Still Life by Louise Penny

Our library always has a display of new books so imagine my excitement when I saw there was a Louise Penny book there that I hadn’t read. It turns out that this is a new edition of her first Chief Inspector Gamache book which was originally written in 2005.

Unlike many detective novels, Gamache is not the usual detective – traumatised like James Lee Burke’s Robicheux; a single, alcoholic with dementia like Rankin’s Rebus or a single pedant like Christie’s Poirot. No, Gamache is a well-rounded individual with a family, happily married and kind to all he meets and works with.
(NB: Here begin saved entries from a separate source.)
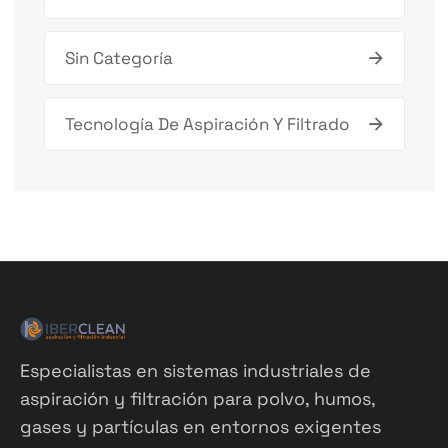
Sin Categoría
Tecnología De Aspiración Y Filtrado
Especialistas en sistemas industriales de
aspiración y filtración para polvo, humos,
gases y partículas en entornos exigentes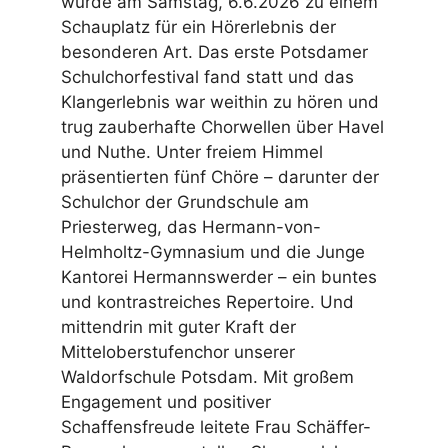
wurde am Samstag, 6.6.2026 zu einem
Schauplatz für ein Hörerlebnis der
besonderen Art. Das erste Potsdamer
Schulchorfestival fand statt und das
Klangerlebnis war weithin zu hören und
trug zauberhafte Chorwellen über Havel
und Nuthe. Unter freiem Himmel
präsentierten fünf Chöre – darunter der
Schulchor der Grundschule am
Priesterweg, das Hermann-von-
Helmholtz-Gymnasium und die Junge
Kantorei Hermannswerder – ein buntes
und kontrastreiches Repertoire. Und
mittendrin mit guter Kraft der
Mitteloberstufenchor unserer
Waldorfschule Potsdam. Mit großem
Engagement und positiver
Schaffensfreude leitete Frau Schäffer-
And it is this kindness and understanding of people that supports him in his work, solving cases by thinking and working closely with others. This is quite refreshing but it in no way makes the story less threatening or like being in a horror scene at the end.
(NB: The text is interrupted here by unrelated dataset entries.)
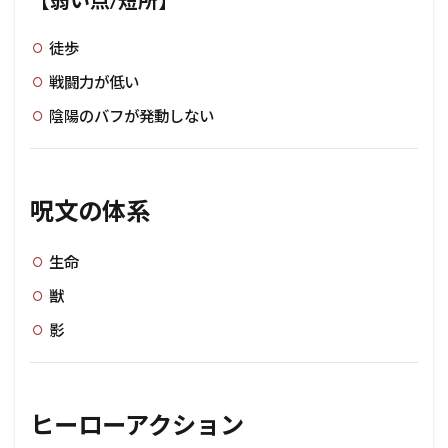
【弱い点/短所】
徒歩
戦闘力が低い
陰陽のバフが発動しない
呪文の体系
生命
獣
影
ヒーローアクション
Still Life is a story of parents and children. How children do things that scare their parents, disobey their parents and take out their anger and frustration on their parents. It is also about parents who ignore their children or who are scared of their children or who have not noticed something about their children.

Jane Neal, the woman who was killed, however, noticed it all and recorded village life in her paintings on the wall of her home and of course the answer to the riddle of who killed her was there, right in front of their eyes.

This book felt much more familiar than the last one I read, The Madness of Crowds, and I thoroughly enjoyed it, reading it in about 24 hours.